Pentecost 11: 4 August Luke 12:13-21
The passage begins with the exchange about inheritance which serves as an introduction to Jesus’ warnings about greed (12:13-15). We might imagine that the reasons for attacking greed are because it deprives others. These are reasons enough. Here, however, the focus is what makes for a meaningful life. What is abundance in life?
The parable (12:16-21) continues the theme from a slightly different angle. Again the focus is not on depriving others, but on the behaviour of greed and its consequences for the person. It is attacking an assumption that storing up resources is a guarantee of life into the future. It states the well known reality: death can come at any time. What are all those resources worth then? You cannot take them with you to the grave. It is at one level straightforward secular wisdom with God as the tutor, as it were. There is nothing about judgement in the life to come, reward or punishment. We find that in the parable of the rich man and Lazarus, but not here.
This secular wisdom has many parallels in literature of the time. Such advice frequently takes the form of recommending a lifestyle which is comfortable and not constantly stressed by wanting more and more. It seems sensible. Why die of a heart attack, work all hours of the day and night, only to find oneself burnt out? It is too late then to have time for the children. They have grown up and flown the nest. At most you may have energy for the grandchildren, but your life has left you very limited in what you can do and give if, that is, you have not already succumbed. This kind of madness plagues our society. For ourselves and for others we need to take control of the options and not be caught up blindly into the rat race of success and profit.
Much of the above needs to be said over and over again. It is all true, but it is not all the truth. Our society may be harmed just as much by people withdrawn into self-satisfying low stress lifestyles as it is by those driven by the pursuit of gain. Yet it may seem almost offensive that the discussion leaves out of account those who suffer as a result of greed and has God only at the margins of the story. This focus returns somewhat in the closing declaration that the man was ‘not rich towards God’.
‘Rich towards God’ could mean having credit in one’s God account which will pay off any misdemeanours and ensure a place in the divine rest home. More likely it means living the kind of life which God values whether there is reward in or not – or which is its own reward. The passage assumes that ‘life’ (12:15) and ‘being rich towards God’ (12:21) coincide. If we listen to the passage in the context of the whole story, it is clear that ‘life’ means God’s life, sharing God’s life, being what we were made to be. When the lawyer asked about ‘eternal life’ and pressed the point he heard a parable about a Samaritan. Such life is life towards God because it is life lived in the spirit of God. It is breathing the life breathed into mud model of human existence in the beginning.

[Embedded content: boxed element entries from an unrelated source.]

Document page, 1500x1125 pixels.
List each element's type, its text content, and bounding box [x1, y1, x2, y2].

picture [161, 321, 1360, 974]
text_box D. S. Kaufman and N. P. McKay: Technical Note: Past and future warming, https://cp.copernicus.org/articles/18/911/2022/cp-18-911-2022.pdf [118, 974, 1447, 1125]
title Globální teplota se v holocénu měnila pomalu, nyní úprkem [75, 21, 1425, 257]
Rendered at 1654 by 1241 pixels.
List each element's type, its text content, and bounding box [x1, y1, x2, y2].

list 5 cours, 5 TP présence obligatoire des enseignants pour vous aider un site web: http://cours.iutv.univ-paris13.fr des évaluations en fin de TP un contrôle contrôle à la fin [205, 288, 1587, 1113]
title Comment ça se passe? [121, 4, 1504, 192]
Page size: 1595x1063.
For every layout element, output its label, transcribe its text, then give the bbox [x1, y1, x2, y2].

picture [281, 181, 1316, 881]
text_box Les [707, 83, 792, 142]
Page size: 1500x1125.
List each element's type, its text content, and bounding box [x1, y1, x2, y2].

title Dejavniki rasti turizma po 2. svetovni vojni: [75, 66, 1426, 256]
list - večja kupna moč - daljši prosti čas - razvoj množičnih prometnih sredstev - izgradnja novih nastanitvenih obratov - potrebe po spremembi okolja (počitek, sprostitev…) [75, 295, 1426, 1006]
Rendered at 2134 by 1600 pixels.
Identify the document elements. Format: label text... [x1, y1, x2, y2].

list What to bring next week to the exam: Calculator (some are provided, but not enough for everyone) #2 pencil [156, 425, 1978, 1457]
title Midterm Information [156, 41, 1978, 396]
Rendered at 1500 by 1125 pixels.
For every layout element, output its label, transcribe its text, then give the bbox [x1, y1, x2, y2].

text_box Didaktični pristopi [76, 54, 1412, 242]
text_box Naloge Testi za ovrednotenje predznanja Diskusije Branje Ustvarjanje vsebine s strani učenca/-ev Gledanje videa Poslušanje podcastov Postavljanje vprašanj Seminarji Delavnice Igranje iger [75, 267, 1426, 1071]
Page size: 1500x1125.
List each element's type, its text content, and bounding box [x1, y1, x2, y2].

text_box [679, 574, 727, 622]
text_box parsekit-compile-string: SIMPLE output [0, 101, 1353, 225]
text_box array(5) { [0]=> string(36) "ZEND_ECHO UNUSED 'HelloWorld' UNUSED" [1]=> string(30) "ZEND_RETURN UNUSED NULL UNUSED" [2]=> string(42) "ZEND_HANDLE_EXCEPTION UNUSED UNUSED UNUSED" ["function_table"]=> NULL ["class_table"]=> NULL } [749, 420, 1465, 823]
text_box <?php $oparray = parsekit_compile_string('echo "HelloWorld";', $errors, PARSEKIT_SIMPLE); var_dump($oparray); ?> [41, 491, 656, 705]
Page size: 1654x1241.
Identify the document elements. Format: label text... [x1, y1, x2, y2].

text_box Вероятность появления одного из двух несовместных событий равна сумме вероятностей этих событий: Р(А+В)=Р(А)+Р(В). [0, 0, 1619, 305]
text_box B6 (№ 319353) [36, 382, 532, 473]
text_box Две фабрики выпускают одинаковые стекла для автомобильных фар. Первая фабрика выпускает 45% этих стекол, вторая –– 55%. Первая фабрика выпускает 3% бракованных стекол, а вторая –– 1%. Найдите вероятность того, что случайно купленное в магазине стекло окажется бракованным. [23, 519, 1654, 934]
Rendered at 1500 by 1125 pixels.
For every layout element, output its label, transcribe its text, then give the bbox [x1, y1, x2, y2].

Or is ‘life’ to be equated with happiness? Western society abounds with seductive invitations to happy lifestyle, usually promoting new products and promising that ‘good feeling’. Markets manipulate the modes so that regular dissatisfactions can be exploited as people just must have the latest. For some the problem is blindly building bigger barns. For others it is building bigger wardrobes, possessing fancier gadgets, sporting flashier cars.
It is easy to miss the point by focusing on the extremes. There is a deep human anxiety about being worthwhile which reaches to the heart of the self. Many products are designed to sedate that fear. It is nevertheless real. The Christian claim that true contentment comes only in service is probably spurious. It is simply not the case that people without Christ are all very unhappy and vice versa. It is also not the case that we are to make ourselves happy through service. That is secular justification by works and becomes a tyrant for us and those around us - and those whom we ‘serve’. Sometimes it has to be a kind of Christian defiance which says: only in life towards God, a life participating in God’s life is peace. That will be a peace that weeps, knows anguish, sometimes does not know and does not have answers, but keeps believing in the worth God wants us to have and wants us to give and live towards others.
‘Is my life worthwhile?’ is for many a fearful question. It is no answer to moralise and command. Ultimately the answer is an act of healing. People need preaching which identifies the pain very clearly - and gently - and offers healing.